Anti-war, anti-nuclear,
anti-radiation, anti-everything
Following the first use of
nuclear weapons to end WWII many people were horrified by the new force that
had been unleashed. Shortly after WWII
President Eisenhower unveiled the peaceful atom program, with the hope of
providing cheap clean energy throughout America. However, the cold war developed into an insane
nuclear arsenal race based on the principal of Mutually Assured
Destruction. The peaceful atom took a
back seat to the explosive one--way back.
This was a deplorable time in the history of our country. Throughout the world many organizations arose
in opposition to nuclear weapons and the entire MAD concept. While it has taken some time, we are now in
the process of reversing the decisions of that time.
Unfortunately, many people and
organizations tend to confuse nuclear weapons, nuclear power and the peaceful
uses of low level radiation. While they
might realize these are distinct fields, the perception of risk is lumped under
radiation. And, more specifically,
man-made radiation. As mentioned in the
chapter on risks, our current cultural bias places far more risks on anything
man-made. We love organic. This is somewhat ironic, given that our
lifespan has doubled on the basis of man-made materials.
In the 60s and the 70s this
blurring of the risks became very popular.
Personalities and stars who were know to be anti-war (especially the
Vietnam War) took up the cry of "No More Nukes." While initially aimed at nuclear weapons,
this slogan passed over to the field of nuclear power. Stars like Jane Fonda and Crosby, Stills,
Nash and Young, who were logically opposed to nuclear weapons, were illogically
opposed to nuclear power. They had an
irrational fear of all things radioactive and their potential harm. The public outcry from this radiation-phobia-induced
mass hysteria helped end the growth of nuclear power in America, which these
same zealots probably saw as a victory.
What it produced was an exponential growth in our burning of fossil
fuels with the destruction of millions of acres of pristine land for coal
mining,a rise in the morbidity and mortality of chronic lung disease, and the acceleration of global warming.
What a victory.
I think the people caught up in
these phobic movements had their heart in the right place, but I have my doubts
about some of the organizations.
Charitable organizations are businesses.
They value growth, power, influence, money and whatever their cause
célèbre. Organizations like the Sierra
club and Greenpeace have raised a lot of rent money preaching the horrors of
all things radioactive. These are not
dumb people.
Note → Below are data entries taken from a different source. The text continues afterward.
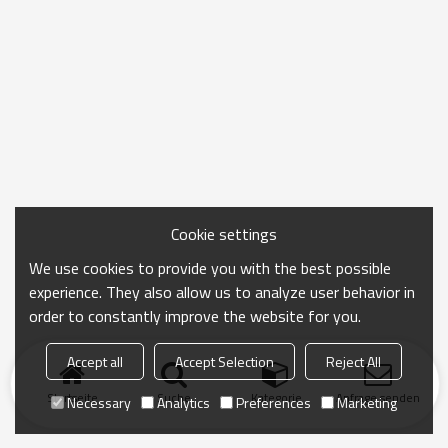
Cookie settings
We use cookies to provide you with the best possible
experience. They also allow us to analyze user behavior in
order to constantly improve the website for you.
Accept all
Accept Selection
Reject All
Startseite
Suche
Kategorie
Anfrage senden
Necessary
Analytics
Preferences
Marketing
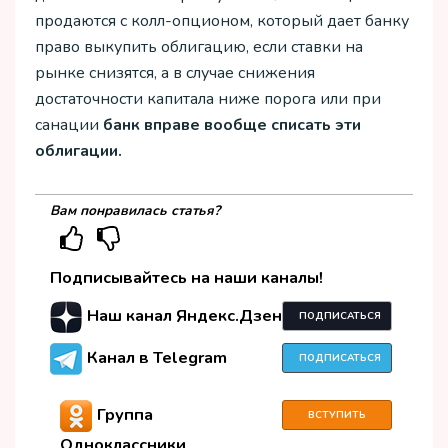
продаются с колл-опционом, который дает банку
право выкупить облигацию, если ставки на
рынке снизятся, а в случае снижения
достаточности капитала ниже порога или при
санации
банк вправе вообще списать эти
облигации.
Вам понравилась статья?
Подписывайтесь на наши каналы!
Наш канал Яндекс.Дзен
ПОДПИСАТЬСЯ
Канал в Telegram
ПОДПИСАТЬСЯ
Группа
ВСТУПИТЬ
Одноклассники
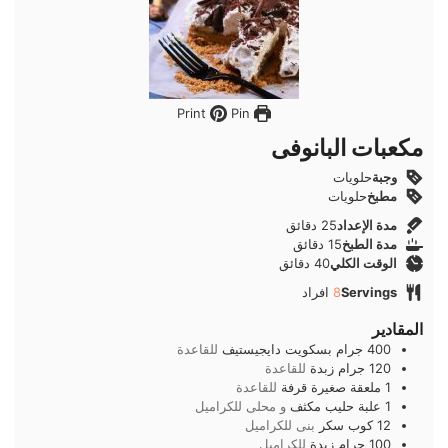
Pin
Print
مكعبات البانوفى
وجبة
حلويات
مطبخ
حلويات
دقائق
مدة الإعداد
25
دقائق
دقائق
مدة الطبخ
15
دقائق
دقائق
الوقت الكلي
40
دقائق
Servings
8
افراد
المقادير
400
جرام
بسكويت دايجيستيف
للقاعدة
120
جرام
زبدة
للقاعدة
1
ملعقة صغيرة
قرفة
للقاعدة
1
علبة
حليب مكثف
و محلى للكراميل
12
كوب
سكر
بنى للكراميل
100
جرام
زبدة
للكراميل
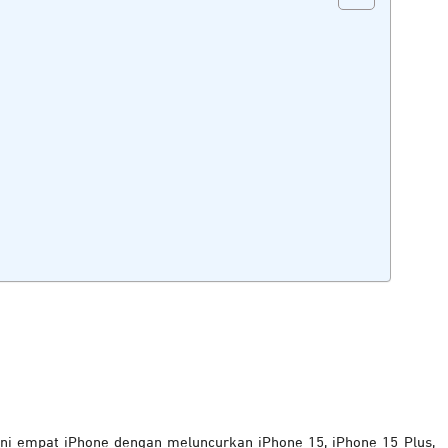
ini empat iPhone dengan meluncurkan iPhone 15, iPhone 15 Plus,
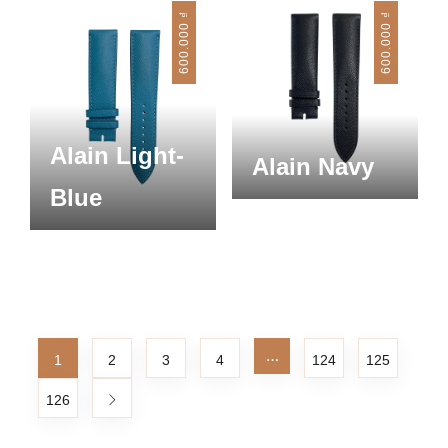
₫
₫
600.000
600.000
Alain Light-
Alain Navy
Blue
…
1
2
3
4
124
125
126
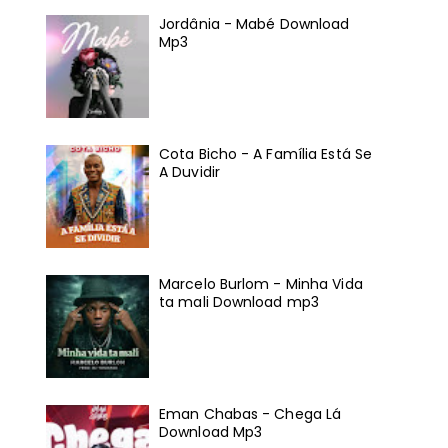
Jordânia - Mabé Download
Mp3
Cota Bicho - A Família Está Se
A Duvidir
Marcelo Burlom - Minha Vida
ta mali Download mp3
Eman Chabas - Chega Lá
Download Mp3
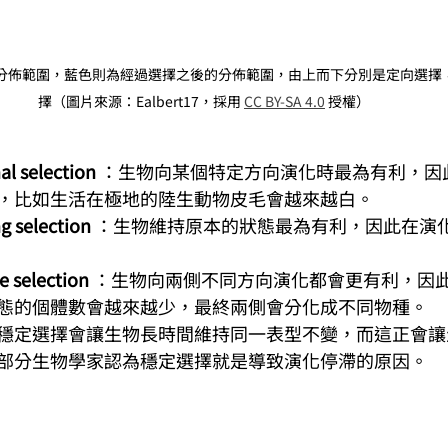
分佈範圍，藍色則為經過選擇之後的分佈範圍，由上而下分別是定向選擇
擇（圖片來源：Ealbert17，採用 
CC BY-SA 4.0
 授權）
l selection
 ：生物向某個特定方向演化時最為有利，因
，比如生活在極地的陸生動物皮毛會越來越白。
 selection
 ：生物維持原本的狀態最為有利，因此在演
 selection
 ：生物向兩側不同方向演化都會更有利，因
態的個體數會越來越少，最終兩側會分化成不同物種。
穩定選擇會讓生物長時間維持同一表型不變，而這正會讓
部分生物學家認為穩定選擇就是導致演化停滯的原因。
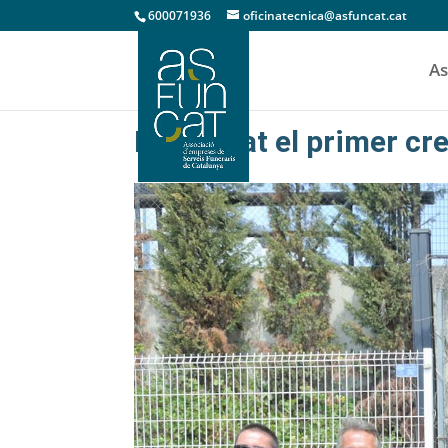
600071936
oficinatecnica@asfuncat.cat
As
Inaugurat el primer cre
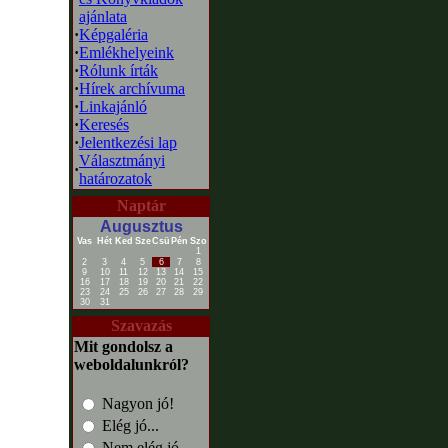
ajánlata
·
Képgaléria
·
Emlékhelyeink
·
Rólunk írták
·
Hírek archívuma
·
Linkajánló
·
Keresés
·
Jelentkezési lap
Választmányi
·
határozatok
Naptár
Augusztus
Vas
Hét
Ked
Sze
Csü
Pén
Szo
1
2
3
4
5
6
7
8
9
10
11
12
13
14
15
16
17
18
19
20
21
22
23
24
25
26
27
28
29
30
31
Szavazás
Mit gondolsz a
weboldalunkról?
Nagyon jó!
Elég jó...
Nem elég jó...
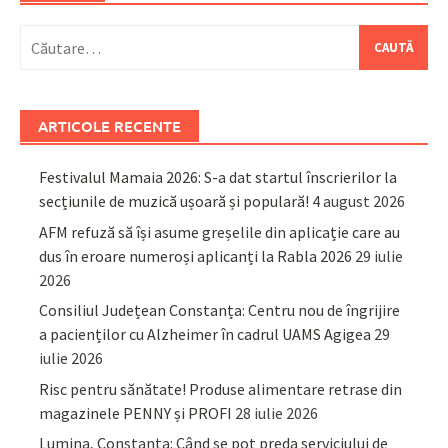
Caută
după:
ARTICOLE RECENTE
Festivalul Mamaia 2026: S-a dat startul înscrierilor la
secțiunile de muzică ușoară și populară!
4 august 2026
AFM refuză să își asume greșelile din aplicație care au
dus în eroare numeroși aplicanți la Rabla 2026
29 iulie
2026
Consiliul Județean Constanța: Centru nou de îngrijire
a pacienților cu Alzheimer în cadrul UAMS Agigea
29
iulie 2026
Risc pentru sănătate! Produse alimentare retrase din
magazinele PENNY și PROFI
28 iulie 2026
Lumina, Constanța: Când se pot preda serviciului de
They must have volunteers
or staff people smart enough to realize that calculating or propagating the
statement that 53,000 Americans would get cancer from Chernobyl is not only
clearly stupid, but scientifically and morally corrupt. No American is going to get cancer from
Chernobyl, any more than they are from the same dose in a bottle of salad oil.
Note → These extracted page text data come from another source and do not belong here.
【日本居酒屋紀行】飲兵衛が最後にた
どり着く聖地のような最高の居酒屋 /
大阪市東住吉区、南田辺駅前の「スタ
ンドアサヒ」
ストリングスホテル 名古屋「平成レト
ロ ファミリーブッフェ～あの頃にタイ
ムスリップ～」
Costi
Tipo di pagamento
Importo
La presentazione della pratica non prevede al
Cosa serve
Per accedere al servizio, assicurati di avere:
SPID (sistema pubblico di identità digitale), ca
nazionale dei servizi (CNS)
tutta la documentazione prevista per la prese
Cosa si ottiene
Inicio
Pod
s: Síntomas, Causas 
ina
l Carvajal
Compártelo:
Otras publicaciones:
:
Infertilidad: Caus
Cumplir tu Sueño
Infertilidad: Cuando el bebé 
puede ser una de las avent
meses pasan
Natural radiation levels on earth range from below 1 mSv to
over 280 mSv per year, and humans have been doing just fine in these exposures
for eons with no detectable health effects.
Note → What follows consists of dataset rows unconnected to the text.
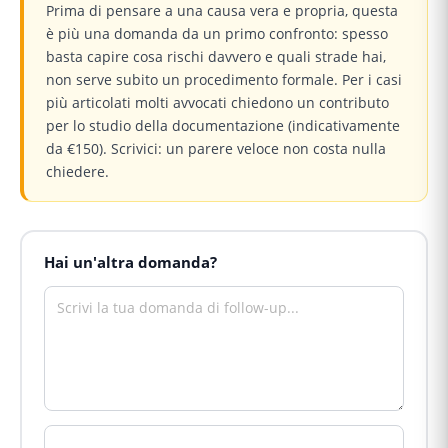
Prima di pensare a una causa vera e propria, questa
è più una domanda da un primo confronto: spesso
basta capire cosa rischi davvero e quali strade hai,
non serve subito un procedimento formale. Per i casi
più articolati molti avvocati chiedono un contributo
per lo studio della documentazione (indicativamente
da €150). Scrivici: un parere veloce non costa nulla
chiedere.
Hai un'altra domanda?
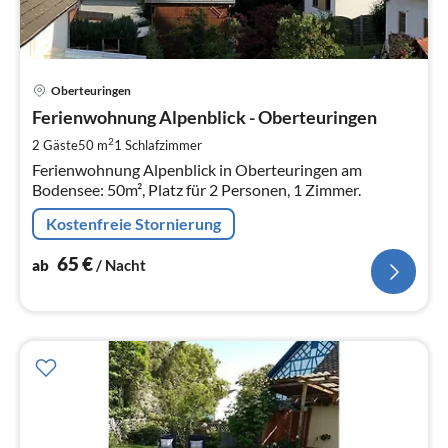
Pre
Oberteuringen
ab
6
Ferienwohnung Alpenblick - Oberteuringen
pr
2
2 Gäste
50 m
1
Schlafzimmer
Na
Ferienwohnung Alpenblick in Oberteuringen am
Bodensee: 50m², Platz für 2 Personen, 1 Zimmer.
Kostenfreie Stornierung
65
€
ab
/ Nacht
The greenies would encourage you to fear a potential dose of 3 or 4 mSv
from a manmade source such as a power plant or waste facility, because they
know you will support and contribute to those trying to alleviate that which
you fear. There is no reason to fear low level irradiation, and no reason to spend valuable resources trying to eliminate it or "protect" ourselves from it. Man exist because low level radiation makes it possible. It is an essential nutrient.